Reproduce every line of the material below word for word, changing nothing.

>> Start

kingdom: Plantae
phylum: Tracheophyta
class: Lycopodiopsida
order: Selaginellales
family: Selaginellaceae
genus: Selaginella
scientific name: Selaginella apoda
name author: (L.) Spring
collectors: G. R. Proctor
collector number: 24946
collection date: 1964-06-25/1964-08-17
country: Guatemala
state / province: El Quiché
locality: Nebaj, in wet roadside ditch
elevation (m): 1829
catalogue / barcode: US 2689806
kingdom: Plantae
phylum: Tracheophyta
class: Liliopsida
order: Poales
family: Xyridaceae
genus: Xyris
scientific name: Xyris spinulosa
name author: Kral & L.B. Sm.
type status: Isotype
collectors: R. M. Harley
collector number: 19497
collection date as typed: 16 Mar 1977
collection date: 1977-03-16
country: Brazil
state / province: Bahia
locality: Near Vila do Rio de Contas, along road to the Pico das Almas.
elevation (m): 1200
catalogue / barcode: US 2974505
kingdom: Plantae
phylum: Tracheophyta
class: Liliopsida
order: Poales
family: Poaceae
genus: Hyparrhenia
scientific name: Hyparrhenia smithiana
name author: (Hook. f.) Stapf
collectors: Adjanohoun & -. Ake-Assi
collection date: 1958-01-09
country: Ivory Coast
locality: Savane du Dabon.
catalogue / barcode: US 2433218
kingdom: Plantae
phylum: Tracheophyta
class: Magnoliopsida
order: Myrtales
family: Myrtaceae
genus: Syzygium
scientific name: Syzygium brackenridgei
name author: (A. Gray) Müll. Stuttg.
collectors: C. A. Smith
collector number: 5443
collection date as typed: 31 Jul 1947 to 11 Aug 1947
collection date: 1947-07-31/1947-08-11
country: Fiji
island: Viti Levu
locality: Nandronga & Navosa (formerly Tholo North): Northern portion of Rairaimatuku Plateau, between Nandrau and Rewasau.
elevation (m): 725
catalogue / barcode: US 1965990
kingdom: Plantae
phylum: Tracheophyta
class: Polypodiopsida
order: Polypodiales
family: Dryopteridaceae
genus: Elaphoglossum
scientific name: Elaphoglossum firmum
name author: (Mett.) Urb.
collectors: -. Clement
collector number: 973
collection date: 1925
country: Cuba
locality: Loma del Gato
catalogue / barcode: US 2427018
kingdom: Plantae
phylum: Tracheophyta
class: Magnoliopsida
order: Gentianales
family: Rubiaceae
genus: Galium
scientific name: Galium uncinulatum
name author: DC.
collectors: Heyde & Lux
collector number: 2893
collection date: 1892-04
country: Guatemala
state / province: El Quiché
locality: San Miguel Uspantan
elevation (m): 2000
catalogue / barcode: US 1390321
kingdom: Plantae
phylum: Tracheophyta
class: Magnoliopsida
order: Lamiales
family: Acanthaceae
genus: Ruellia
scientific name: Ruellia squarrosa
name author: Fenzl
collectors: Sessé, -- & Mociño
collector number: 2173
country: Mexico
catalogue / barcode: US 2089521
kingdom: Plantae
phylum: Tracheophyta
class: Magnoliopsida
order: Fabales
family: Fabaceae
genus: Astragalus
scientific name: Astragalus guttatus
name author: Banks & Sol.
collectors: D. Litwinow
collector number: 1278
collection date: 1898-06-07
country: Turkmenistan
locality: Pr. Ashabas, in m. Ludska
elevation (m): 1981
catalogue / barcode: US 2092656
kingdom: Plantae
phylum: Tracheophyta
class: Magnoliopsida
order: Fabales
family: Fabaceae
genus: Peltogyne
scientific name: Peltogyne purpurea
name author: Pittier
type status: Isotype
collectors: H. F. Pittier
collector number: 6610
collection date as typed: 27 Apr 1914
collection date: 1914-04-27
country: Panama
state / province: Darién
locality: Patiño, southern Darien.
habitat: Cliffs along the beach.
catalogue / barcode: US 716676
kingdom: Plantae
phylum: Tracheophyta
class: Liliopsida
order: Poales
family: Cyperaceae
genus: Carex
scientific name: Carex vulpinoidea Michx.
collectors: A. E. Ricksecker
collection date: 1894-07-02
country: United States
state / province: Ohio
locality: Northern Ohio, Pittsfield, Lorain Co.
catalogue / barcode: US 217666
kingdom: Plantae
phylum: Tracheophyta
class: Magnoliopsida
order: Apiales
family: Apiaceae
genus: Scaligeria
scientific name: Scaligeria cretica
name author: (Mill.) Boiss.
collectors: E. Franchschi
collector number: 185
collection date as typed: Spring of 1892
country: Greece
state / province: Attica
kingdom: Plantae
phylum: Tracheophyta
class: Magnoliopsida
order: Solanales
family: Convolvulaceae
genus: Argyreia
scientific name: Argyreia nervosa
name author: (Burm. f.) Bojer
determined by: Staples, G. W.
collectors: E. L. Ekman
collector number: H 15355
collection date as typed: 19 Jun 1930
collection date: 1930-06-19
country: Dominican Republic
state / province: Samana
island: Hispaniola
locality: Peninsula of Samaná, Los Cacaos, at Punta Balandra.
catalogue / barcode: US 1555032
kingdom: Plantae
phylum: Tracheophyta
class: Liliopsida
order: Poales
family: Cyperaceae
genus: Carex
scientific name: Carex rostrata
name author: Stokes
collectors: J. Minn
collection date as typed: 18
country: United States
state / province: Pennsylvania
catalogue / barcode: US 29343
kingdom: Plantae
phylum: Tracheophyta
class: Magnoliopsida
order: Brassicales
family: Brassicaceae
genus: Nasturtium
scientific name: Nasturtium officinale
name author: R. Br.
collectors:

>> End

Solution to the exercise:
kingdom: Plantae
phylum: Tracheophyta
class: Lycopodiopsida
order: Selaginellales
family: Selaginellaceae
genus: Selaginella
scientific name: Selaginella apoda
name author: (L.) Spring
collectors: G. R. Proctor
collector number: 24946
collection date: 1964-06-25/1964-08-17
country: Guatemala
state / province: El Quiché
locality: Nebaj, in wet roadside ditch
elevation (m): 1829
catalogue / barcode: US 2689806
kingdom: Plantae
phylum: Tracheophyta
class: Liliopsida
order: Poales
family: Xyridaceae
genus: Xyris
scientific name: Xyris spinulosa
name author: Kral & L.B. Sm.
type status: Isotype
collectors: R. M. Harley
collector number: 19497
collection date as typed: 16 Mar 1977
collection date: 1977-03-16
country: Brazil
state / province: Bahia
locality: Near Vila do Rio de Contas, along road to the Pico das Almas.
elevation (m): 1200
catalogue / barcode: US 2974505
kingdom: Plantae
phylum: Tracheophyta
class: Liliopsida
order: Poales
family: Poaceae
genus: Hyparrhenia
scientific name: Hyparrhenia smithiana
name author: (Hook. f.) Stapf
collectors: Adjanohoun & -. Ake-Assi
collection date: 1958-01-09
country: Ivory Coast
locality: Savane du Dabon.
catalogue / barcode: US 2433218
kingdom: Plantae
phylum: Tracheophyta
class: Magnoliopsida
order: Myrtales
family: Myrtaceae
genus: Syzygium
scientific name: Syzygium brackenridgei
name author: (A. Gray) Müll. Stuttg.
collectors: C. A. Smith
collector number: 5443
collection date as typed: 31 Jul 1947 to 11 Aug 1947
collection date: 1947-07-31/1947-08-11
country: Fiji
island: Viti Levu
locality: Nandronga & Navosa (formerly Tholo North): Northern portion of Rairaimatuku Plateau, between Nandrau and Rewasau.
elevation (m): 725
catalogue / barcode: US 1965990
kingdom: Plantae
phylum: Tracheophyta
class: Polypodiopsida
order: Polypodiales
family: Dryopteridaceae
genus: Elaphoglossum
scientific name: Elaphoglossum firmum
name author: (Mett.) Urb.
collectors: -. Clement
collector number: 973
collection date: 1925
country: Cuba
locality: Loma del Gato
catalogue / barcode: US 2427018
kingdom: Plantae
phylum: Tracheophyta
class: Magnoliopsida
order: Gentianales
family: Rubiaceae
genus: Galium
scientific name: Galium uncinulatum
name author: DC.
collectors: Heyde & Lux
collector number: 2893
collection date: 1892-04
country: Guatemala
state / province: El Quiché
locality: San Miguel Uspantan
elevation (m): 2000
catalogue / barcode: US 1390321
kingdom: Plantae
phylum: Tracheophyta
class: Magnoliopsida
order: Lamiales
family: Acanthaceae
genus: Ruellia
scientific name: Ruellia squarrosa
name author: Fenzl
collectors: Sessé, -- & Mociño
collector number: 2173
country: Mexico
catalogue / barcode: US 2089521
kingdom: Plantae
phylum: Tracheophyta
class: Magnoliopsida
order: Fabales
family: Fabaceae
genus: Astragalus
scientific name: Astragalus guttatus
name author: Banks & Sol.
collectors: D. Litwinow
collector number: 1278
collection date: 1898-06-07
country: Turkmenistan
locality: Pr. Ashabas, in m. Ludska
elevation (m): 1981
catalogue / barcode: US 2092656
kingdom: Plantae
phylum: Tracheophyta
class: Magnoliopsida
order: Fabales
family: Fabaceae
genus: Peltogyne
scientific name: Peltogyne purpurea
name author: Pittier
type status: Isotype
collectors: H. F. Pittier
collector number: 6610
collection date as typed: 27 Apr 1914
collection date: 1914-04-27
country: Panama
state / province: Darién
locality: Patiño, southern Darien.
habitat: Cliffs along the beach.
catalogue / barcode: US 716676
kingdom: Plantae
phylum: Tracheophyta
class: Liliopsida
order: Poales
family: Cyperaceae
genus: Carex
scientific name: Carex vulpinoidea Michx.
collectors: A. E. Ricksecker
collection date: 1894-07-02
country: United States
state / province: Ohio
locality: Northern Ohio, Pittsfield, Lorain Co.
catalogue / barcode: US 217666
kingdom: Plantae
phylum: Tracheophyta
class: Magnoliopsida
order: Apiales
family: Apiaceae
genus: Scaligeria
scientific name: Scaligeria cretica
name author: (Mill.) Boiss.
collectors: E. Franchschi
collector number: 185
collection date as typed: Spring of 1892
country: Greece
state / province: Attica
kingdom: Plantae
phylum: Tracheophyta
class: Magnoliopsida
order: Solanales
family: Convolvulaceae
genus: Argyreia
scientific name: Argyreia nervosa
name author: (Burm. f.) Bojer
determined by: Staples, G. W.
collectors: E. L. Ekman
collector number: H 15355
collection date as typed: 19 Jun 1930
collection date: 1930-06-19
country: Dominican Republic
state / province: Samana
island: Hispaniola
locality: Peninsula of Samaná, Los Cacaos, at Punta Balandra.
catalogue / barcode: US 1555032
kingdom: Plantae
phylum: Tracheophyta
class: Liliopsida
order: Poales
family: Cyperaceae
genus: Carex
scientific name: Carex rostrata
name author: Stokes
collectors: J. Minn
collection date as typed: 18
country: United States
state / province: Pennsylvania
catalogue / barcode: US 29343
kingdom: Plantae
phylum: Tracheophyta
class: Magnoliopsida
order: Brassicales
family: Brassicaceae
genus: Nasturtium
scientific name: Nasturtium officinale
name author: R. Br.
collectors:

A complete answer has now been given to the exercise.